As you can see, I didn’t love “Abra Kadabra.” It didn’t drive me absolutely bonkers like season 2 episodes did around this time last year, so that’s good. And it wasn’t completely without merit. In particular, I enjoyed Barry’s confidence that they would indeed make it to that Hamilton performance in July, as well as his appeal to Abra Kadabra to do the right thing. And again, the fact that Kadabra didn’t budge here is a sign of how deep this guy’s villainy runs. Don’t underestimate him, because I think if he comes back, armed with a better script and at a time in the season where there aren’t bigger fish to fry, we’ll have a little more fun.
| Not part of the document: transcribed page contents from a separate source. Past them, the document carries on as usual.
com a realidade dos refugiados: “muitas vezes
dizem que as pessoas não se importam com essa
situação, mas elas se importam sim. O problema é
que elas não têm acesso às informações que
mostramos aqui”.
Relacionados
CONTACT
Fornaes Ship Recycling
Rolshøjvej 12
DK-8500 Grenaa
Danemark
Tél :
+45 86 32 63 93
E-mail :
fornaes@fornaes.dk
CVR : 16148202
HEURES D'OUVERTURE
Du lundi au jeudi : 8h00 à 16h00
– Like most great Flash villains, Abra Kadabra was created by John Broome and Carmine Infantino. He’s been kicking around since The Flash #128 in 1962. He once turned Barry Allen into a frakkin’ marionette.
No, for real…
“No puppet, no puppet.” YES puppet. Total puppet.
But in recent years, Abra Kadabra has had his most fame/fortune as a Wally West villain. It would have been cool to see them play with that a little here. Wally could have been more instrumental to his defeat, which could have set up some other possibilities down the line.
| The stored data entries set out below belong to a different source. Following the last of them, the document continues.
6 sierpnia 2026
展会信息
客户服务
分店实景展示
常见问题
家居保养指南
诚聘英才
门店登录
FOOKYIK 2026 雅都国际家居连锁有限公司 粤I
We have an entire article about Abra Kadabra right here if you want to learn more.
– Holy moley, when was the last time we saw Stagg Industries? Season one?
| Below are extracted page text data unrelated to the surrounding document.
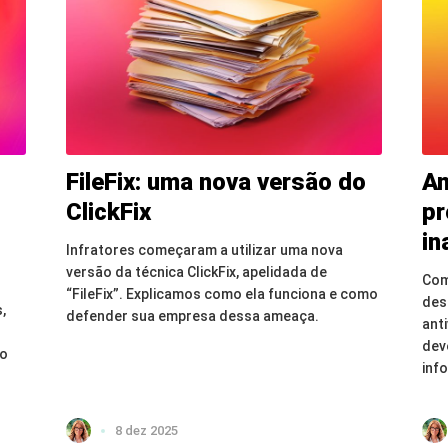
FileFix: uma nova versão do
An
ClickFix
pr
in
Infratores começaram a utilizar uma nova
versão da técnica ClickFix, apelidada de
Com
“FileFix”. Explicamos como ela funciona e como
des
,
defender sua empresa dessa ameaça.
ant
dev
ro
inf
8 dez 2025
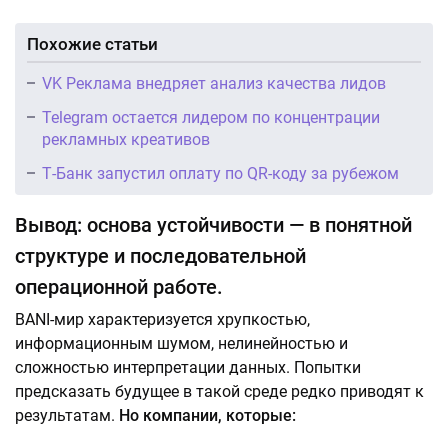
Похожие статьи
VK Реклама внедряет анализ качества лидов
Telegram остается лидером по концентрации
рекламных креативов
Т-Банк запустил оплату по QR-коду за рубежом
Вывод: основа устойчивости — в понятной
структуре и последовательной
операционной работе.
BANI-мир характеризуется хрупкостью,
информационным шумом, нелинейностью и
сложностью интерпретации данных. Попытки
предсказать будущее в такой среде редко приводят к
результатам.
Но компании, которые:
– But more importantly, we went to a Kord building tonight! Any time there’s even a hint of anything Blue Beetle related on these shows, I start rubbing my hands together like a third rate supervillain. I dug the blue couches in the lobby, too.
– “Devoe.” Yep, I’m pretty sure that they just revealed the name of The Flash Season 4 villain. I put this info in a different article in case you don’t want to be spoiled.